→ Task description: Look through the data below for the line with "avete nelle mani" and the line with "non abbiate paura!", then output those two and all lines in between, exactly as written.

(Collected data)
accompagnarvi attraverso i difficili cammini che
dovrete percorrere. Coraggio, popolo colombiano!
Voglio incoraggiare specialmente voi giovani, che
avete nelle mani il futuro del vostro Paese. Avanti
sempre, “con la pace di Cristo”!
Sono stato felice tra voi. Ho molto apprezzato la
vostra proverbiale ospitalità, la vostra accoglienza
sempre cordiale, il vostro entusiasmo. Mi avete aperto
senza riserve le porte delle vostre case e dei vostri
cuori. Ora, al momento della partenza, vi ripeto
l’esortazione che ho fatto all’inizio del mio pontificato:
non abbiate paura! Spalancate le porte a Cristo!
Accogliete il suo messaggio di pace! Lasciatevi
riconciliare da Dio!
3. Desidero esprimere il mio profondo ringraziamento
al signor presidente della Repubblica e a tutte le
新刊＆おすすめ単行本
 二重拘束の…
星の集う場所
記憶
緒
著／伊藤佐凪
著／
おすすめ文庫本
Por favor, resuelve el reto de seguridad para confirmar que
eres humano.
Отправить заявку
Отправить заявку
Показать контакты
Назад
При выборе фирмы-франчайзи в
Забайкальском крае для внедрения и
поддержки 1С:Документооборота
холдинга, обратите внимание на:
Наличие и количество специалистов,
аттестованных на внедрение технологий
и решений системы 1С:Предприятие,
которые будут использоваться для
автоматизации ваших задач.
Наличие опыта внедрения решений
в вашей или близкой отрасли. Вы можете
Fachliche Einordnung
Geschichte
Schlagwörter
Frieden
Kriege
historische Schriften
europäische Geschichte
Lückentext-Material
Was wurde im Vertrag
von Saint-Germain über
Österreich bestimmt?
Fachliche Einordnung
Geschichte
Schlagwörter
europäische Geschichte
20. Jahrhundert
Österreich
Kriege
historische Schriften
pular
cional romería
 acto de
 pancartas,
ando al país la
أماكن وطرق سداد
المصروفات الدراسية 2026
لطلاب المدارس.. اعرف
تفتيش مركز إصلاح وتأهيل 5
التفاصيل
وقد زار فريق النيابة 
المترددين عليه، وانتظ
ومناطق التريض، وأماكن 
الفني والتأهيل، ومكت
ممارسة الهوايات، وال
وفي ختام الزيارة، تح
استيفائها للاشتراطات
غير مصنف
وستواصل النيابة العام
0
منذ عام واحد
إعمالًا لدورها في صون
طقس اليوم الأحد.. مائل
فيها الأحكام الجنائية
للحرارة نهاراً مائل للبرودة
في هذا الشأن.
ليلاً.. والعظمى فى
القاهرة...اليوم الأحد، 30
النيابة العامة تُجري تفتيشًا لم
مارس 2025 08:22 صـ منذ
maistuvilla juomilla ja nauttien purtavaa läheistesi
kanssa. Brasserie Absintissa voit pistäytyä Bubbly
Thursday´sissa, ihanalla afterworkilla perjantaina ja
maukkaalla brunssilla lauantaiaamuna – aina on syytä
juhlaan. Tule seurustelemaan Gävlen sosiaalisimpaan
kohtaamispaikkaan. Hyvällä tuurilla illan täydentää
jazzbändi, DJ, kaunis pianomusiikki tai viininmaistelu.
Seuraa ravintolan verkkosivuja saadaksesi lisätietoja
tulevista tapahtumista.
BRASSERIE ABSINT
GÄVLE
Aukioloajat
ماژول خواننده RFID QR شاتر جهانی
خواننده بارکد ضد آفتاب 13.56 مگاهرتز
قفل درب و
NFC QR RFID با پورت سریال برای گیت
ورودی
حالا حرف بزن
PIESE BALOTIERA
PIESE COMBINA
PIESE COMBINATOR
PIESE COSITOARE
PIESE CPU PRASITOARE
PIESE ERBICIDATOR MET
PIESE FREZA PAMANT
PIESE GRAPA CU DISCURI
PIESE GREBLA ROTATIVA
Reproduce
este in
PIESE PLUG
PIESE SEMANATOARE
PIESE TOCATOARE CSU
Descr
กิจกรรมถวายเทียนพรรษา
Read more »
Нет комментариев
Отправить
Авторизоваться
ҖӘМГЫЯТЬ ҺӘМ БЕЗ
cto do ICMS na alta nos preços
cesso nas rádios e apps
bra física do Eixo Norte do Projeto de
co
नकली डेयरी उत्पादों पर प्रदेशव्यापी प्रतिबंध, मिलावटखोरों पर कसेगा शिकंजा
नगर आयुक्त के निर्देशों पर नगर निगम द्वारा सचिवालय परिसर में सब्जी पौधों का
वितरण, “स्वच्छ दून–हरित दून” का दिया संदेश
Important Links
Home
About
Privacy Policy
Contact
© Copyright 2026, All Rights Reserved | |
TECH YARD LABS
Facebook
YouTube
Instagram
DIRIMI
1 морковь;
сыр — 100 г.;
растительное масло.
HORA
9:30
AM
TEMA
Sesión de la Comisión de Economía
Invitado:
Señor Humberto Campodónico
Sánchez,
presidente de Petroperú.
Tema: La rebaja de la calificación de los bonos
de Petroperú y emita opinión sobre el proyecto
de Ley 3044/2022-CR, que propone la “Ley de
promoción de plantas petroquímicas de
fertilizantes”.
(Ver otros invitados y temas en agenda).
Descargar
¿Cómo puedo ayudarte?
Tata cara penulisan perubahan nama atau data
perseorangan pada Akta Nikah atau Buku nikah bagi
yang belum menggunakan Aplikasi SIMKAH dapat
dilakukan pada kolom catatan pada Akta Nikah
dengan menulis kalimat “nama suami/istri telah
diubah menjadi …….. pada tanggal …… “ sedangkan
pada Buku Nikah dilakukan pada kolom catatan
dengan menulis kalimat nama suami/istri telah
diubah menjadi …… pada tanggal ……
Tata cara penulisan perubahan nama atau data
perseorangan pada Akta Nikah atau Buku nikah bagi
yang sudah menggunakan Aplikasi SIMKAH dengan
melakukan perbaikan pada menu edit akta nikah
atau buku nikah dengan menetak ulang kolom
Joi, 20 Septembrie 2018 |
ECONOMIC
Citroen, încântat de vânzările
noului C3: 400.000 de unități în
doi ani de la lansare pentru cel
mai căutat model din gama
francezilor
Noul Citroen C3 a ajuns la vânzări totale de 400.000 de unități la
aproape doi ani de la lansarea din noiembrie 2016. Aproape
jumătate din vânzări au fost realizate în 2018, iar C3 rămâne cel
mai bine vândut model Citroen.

→ Task answer:
avete nelle mani il futuro del vostro Paese. Avanti
sempre, “con la pace di Cristo”!
Sono stato felice tra voi. Ho molto apprezzato la
vostra proverbiale ospitalità, la vostra accoglienza
sempre cordiale, il vostro entusiasmo. Mi avete aperto
senza riserve le porte delle vostre case e dei vostri
cuori. Ora, al momento della partenza, vi ripeto
l’esortazione che ho fatto all’inizio del mio pontificato:
non abbiate paura! Spalancate le porte a Cristo!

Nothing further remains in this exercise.